There is more to say about this, but I want to turn my attention to an aspect of the novel that I mentioned in the very first sentence of this post: the way it captures the effort Ahmed makes to enter imaginatively into his father’s life, to understand the circumstances—as far as Ahmed can know them—that brought his father to what was then Palestine. I was struck in particular by Ahmed’s rendering of his father’s and grandmother’s experience in one of the cattle cars the Nazis used to transport Jews to the camps:
Meant for thirty men, eighty are crammed in. To perish by smothering is one way to die. It is a shorter death, happening with the same indifference as the wind falls or the star are extinguished. The people imagine the pain in their bodies. Their eyes take on a color of peril and stone.
Father, you try to help your mother, to support her as she mounts the last step into the car. You fear that frailty that is turning her lips and eyes colorless…. Piled into the cars, going off to a place where people no longer have the strength to stand up. The Germans refuse to leave a single door ajar. To survive you have to stay in a vertical position, motionless and silent. It is a sweating, shouting free-for-all. You understand that the least dangerous position is tightly in a corner of the car where the pressure of the others is less. That is where you put your mother and you form a screen to ward off any knocks against her….
The men have swallowed the last bottles of beer and wine and drink their own sweat to fight off thirst. The latrine buckets are overflowing. People relieve themselves on the floor if they can. Some are throwing up, others shout for something to drink….
People can no longer endure their skin, their sweat, their breathing. They go naked, and some feel an erotic desire in a last unhealthy sensuality. Others vomit and die. The corpses are stacked up in the back of the car. Your mother is silent, words remain glued to her suffering, to the abyss. (45-47)
What strikes me here is Ahmed’s—and, of course, Antaki’s by extension—commitment to rendering the suffering as fully as possible, a commitment which bespeaks a desire to understand, an awareness that this kind of understanding is somehow necessary, is what underlies our ability to see an Other as a fellow human being. At the same time, understanding this kind of suffering is, in some sense, easy. After all, not to see this suffering, not to apprehend it almost immediately, is at least implicitly to excuse the Nazi ideology that underwrote it, which would immediately remove pretty much any credibility from anything else Ahmed (and Antaki) had to say.
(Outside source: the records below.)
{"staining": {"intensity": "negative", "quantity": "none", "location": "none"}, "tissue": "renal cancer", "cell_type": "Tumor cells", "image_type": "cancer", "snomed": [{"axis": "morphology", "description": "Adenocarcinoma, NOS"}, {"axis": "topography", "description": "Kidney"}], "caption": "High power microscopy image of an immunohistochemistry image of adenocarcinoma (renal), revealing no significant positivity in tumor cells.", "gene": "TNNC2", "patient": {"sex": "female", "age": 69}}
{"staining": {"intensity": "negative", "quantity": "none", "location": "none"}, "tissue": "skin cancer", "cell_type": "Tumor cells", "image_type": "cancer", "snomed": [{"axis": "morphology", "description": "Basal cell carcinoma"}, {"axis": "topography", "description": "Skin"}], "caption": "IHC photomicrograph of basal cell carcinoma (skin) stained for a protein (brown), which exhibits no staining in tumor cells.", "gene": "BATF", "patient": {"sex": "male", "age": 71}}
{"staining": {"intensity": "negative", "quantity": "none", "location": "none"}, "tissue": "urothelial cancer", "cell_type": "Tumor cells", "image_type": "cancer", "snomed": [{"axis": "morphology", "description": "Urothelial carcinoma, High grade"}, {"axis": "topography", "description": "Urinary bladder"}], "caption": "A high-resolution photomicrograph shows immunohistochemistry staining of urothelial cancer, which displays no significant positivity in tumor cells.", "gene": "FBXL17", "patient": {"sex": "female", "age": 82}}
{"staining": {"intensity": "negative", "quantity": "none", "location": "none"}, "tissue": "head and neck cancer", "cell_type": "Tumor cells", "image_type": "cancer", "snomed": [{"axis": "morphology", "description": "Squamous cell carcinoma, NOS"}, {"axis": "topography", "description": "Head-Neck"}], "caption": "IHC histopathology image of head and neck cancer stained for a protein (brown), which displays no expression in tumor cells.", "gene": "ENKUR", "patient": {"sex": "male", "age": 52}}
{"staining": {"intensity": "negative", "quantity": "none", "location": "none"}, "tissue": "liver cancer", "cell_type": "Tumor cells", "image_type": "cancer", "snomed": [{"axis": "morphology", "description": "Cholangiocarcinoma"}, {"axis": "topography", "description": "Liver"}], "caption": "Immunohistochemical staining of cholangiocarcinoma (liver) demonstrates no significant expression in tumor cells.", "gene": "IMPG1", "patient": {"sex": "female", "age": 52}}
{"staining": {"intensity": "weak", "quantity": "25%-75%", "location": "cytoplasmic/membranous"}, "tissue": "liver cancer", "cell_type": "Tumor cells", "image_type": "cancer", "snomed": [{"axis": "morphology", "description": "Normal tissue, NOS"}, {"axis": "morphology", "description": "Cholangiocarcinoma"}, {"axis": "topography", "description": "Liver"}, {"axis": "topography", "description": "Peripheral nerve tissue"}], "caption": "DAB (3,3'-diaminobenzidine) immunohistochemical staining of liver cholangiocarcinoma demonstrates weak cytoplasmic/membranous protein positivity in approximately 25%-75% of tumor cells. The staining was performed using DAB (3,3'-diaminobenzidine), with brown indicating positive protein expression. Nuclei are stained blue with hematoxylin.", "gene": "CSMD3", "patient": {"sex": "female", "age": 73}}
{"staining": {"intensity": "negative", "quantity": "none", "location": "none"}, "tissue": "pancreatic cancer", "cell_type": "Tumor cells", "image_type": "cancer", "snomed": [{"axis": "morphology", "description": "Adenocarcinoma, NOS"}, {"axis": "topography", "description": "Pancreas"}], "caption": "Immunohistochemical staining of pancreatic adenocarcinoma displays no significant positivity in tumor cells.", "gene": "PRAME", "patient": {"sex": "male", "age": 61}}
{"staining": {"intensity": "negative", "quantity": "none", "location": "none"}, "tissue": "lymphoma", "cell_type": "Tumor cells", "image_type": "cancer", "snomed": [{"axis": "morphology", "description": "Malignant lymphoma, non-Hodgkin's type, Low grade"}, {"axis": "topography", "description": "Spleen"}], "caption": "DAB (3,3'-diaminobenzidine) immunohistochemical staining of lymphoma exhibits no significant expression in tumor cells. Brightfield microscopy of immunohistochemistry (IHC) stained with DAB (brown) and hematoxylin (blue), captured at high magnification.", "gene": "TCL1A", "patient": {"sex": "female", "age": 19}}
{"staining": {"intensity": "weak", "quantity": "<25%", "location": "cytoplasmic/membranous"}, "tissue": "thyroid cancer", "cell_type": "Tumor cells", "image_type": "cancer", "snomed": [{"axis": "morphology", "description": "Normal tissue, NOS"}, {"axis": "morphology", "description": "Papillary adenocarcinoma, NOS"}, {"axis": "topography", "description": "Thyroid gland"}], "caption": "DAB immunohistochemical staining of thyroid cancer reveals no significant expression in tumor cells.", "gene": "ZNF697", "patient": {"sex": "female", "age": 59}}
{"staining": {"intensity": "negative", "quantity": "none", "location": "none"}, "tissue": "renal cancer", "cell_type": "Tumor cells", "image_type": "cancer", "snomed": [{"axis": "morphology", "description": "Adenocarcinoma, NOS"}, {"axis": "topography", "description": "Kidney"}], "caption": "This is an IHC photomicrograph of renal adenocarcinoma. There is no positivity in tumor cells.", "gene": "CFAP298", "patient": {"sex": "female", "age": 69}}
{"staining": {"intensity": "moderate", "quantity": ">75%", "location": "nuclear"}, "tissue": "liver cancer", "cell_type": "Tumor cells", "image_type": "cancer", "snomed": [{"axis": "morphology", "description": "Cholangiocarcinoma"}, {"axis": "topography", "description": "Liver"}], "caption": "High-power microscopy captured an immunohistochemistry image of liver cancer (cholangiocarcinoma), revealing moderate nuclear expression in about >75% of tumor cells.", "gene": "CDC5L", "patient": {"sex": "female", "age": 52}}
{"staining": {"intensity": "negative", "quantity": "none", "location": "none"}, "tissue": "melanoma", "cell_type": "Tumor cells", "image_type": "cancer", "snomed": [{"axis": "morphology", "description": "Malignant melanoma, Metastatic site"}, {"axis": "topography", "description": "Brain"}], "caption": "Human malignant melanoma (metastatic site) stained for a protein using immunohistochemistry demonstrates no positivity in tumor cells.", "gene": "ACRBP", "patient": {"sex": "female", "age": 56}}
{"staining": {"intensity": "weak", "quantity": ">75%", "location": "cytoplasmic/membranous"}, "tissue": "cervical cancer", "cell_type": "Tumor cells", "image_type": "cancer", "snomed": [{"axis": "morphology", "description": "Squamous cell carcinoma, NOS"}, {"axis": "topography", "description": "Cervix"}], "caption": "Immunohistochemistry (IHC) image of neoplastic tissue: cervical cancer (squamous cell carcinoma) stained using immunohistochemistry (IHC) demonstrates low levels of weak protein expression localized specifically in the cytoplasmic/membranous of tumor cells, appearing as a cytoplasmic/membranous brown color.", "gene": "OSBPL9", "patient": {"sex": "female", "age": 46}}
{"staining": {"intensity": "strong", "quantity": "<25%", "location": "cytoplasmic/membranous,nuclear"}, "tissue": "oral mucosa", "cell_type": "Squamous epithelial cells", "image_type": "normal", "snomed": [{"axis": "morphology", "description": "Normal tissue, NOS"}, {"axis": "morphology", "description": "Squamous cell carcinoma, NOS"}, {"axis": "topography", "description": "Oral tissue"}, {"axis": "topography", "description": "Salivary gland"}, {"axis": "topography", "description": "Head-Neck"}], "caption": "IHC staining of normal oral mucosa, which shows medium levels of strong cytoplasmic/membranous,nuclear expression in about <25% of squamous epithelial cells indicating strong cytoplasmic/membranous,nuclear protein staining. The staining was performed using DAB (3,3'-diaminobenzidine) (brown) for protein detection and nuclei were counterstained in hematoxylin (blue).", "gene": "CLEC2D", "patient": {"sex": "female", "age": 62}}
I do not mean by this that the effort Antaki makes through Ahmed to imagine the Jewish experience of the Shoah is in any way trivial or somehow of secondary importance. Indeed, I think you can measure just how important it is by how many people in the world are unwilling to undertake that same humanizing effort on behalf of the Palestinians, whose story may not include a dictator hell bent on wiping them entirely from the fact of the earth, but whose very human suffering for the sake of their land and their national identity is no less real than that of the Jews.
This imaginative act, of course, is not by itself enough to change anything about the situation between the Israelis and the Palestinians, or between the people around the world who have lined up on either side of that conflict; but without this act of imagination, I do not think any real change is possible.
I’m trying to figure out why you keep making so much of a connection between what Ahmed feels and what Antaki feels. A good/heartless character does not a good/heartless author make. This seems especially apropos since Antaki is a Syrian and apparently isn’t a refugee; she presumably engages with both Palestinian refugees and Israel settlers from outside the arena.
I think that perhaps this is the ultimate distinction. I am pretty much 100% confident that the real life author of the book understands the Shoah and that they have complex feelings about it. I am less confident–approaching zero–that the fictional character Ahmed (which you seem to be relating to an archetypical suicide bomber, though I may be misreading) is in any way a reflection of actual suicide bombers.
What you may or may not realize–presumably you do–is that this comparison fails at its base.
What made the Holocaust what it was, was the bolded paragraph. This wasn’t a situation where people could hide in a ghetto: there was no place of safety. This wasn’t a situation where Jews could take some action, or refrain from some action. Not even a public renouncement or affirmation could save them: there was no choice or action which could be made that would stem the tide. You could leave Judaism and still you would die. You could be “more German than a native German” and still you would die. You could move into the ghetto; give your land to the government; work in public service; and still you would die.
This is what genocide is. It’s happened in other places as well: Rwanda, Kosovo, and more. The Jews don’t own genocide.
Other peoples have suffered too. Often in war, often out of war. Often horribly; often in disproportion to what they wanted. the Palestinians are in that group. The Jews have been in that group, too: if want to draw parallels between the Jews crammed into their ghettos and the Palestinians crammed into Gaza? Nobody will complain, including me.
But that is not the same thing.
To the extent that you use the word “credibility” it is difficult to see you as credible–or, for that matter, especially ethical–when you continually draw parallels between things which are so non-equivalent as to be laughable. It’s like your “humanizing” has such wide boundaries as to miss all the details which make difference important.
One
G&W:
I need to think about your comment before I respond more fully, because I am not exactly sure what you’re arguing with. If you read my post to be suggesting that what the Palestinians are going through and what the Jews went through during the Shoah are somehow the same thing, then either I have seriously miswritten, which is entirely possible, or you have seriously misread.
On second reading, I do think this paragraph:
is awkward and convoluted in its logic and needs therefore to be unpacked.
A couple of other things:
1. I’m not so much interested in identifying what Ahmed thinks/feels with what Antaki’s actual thoughts/feelings are, as much as I am noticing her commitment as a writer to rendering Ahmed’s attempts at imagining his father’s life. I have no idea where this imaginative enterprise of Ahmed’s will end up, but I am intrigued—as a writer, as well as a reader—to find out what Antaki has done with it and how she does it.
2. Do I think what Ahmed narrates in this novel represents at all what goes in a suicide bomber’s head? No. That doesn’t make him as a character any less interesting (to me, at least) or any less worth understanding. So, here to, I’m not sure what to make of your response.
That is also, as you put it, “entirely possible.”
Therefore, I will go and reread it again, to see if I think that I have made a mistake. This will not happen in the next few hours; you can certainly ignore my response until I update it.
Too busy today, emergency client, not ducking.
No worries, G&W. Believe me, I do understand busy.
I’ve skimmed it again. I am not entirely clear that this was a misread rather than a misstatement. But it doesn’t matter: I am much more interested in what you ACTUALLY think than what I think you might have said: I don’t really think we need to invest time clarifying it any more; your comment makes things clear. Unless you want to, that is, in which case let me know.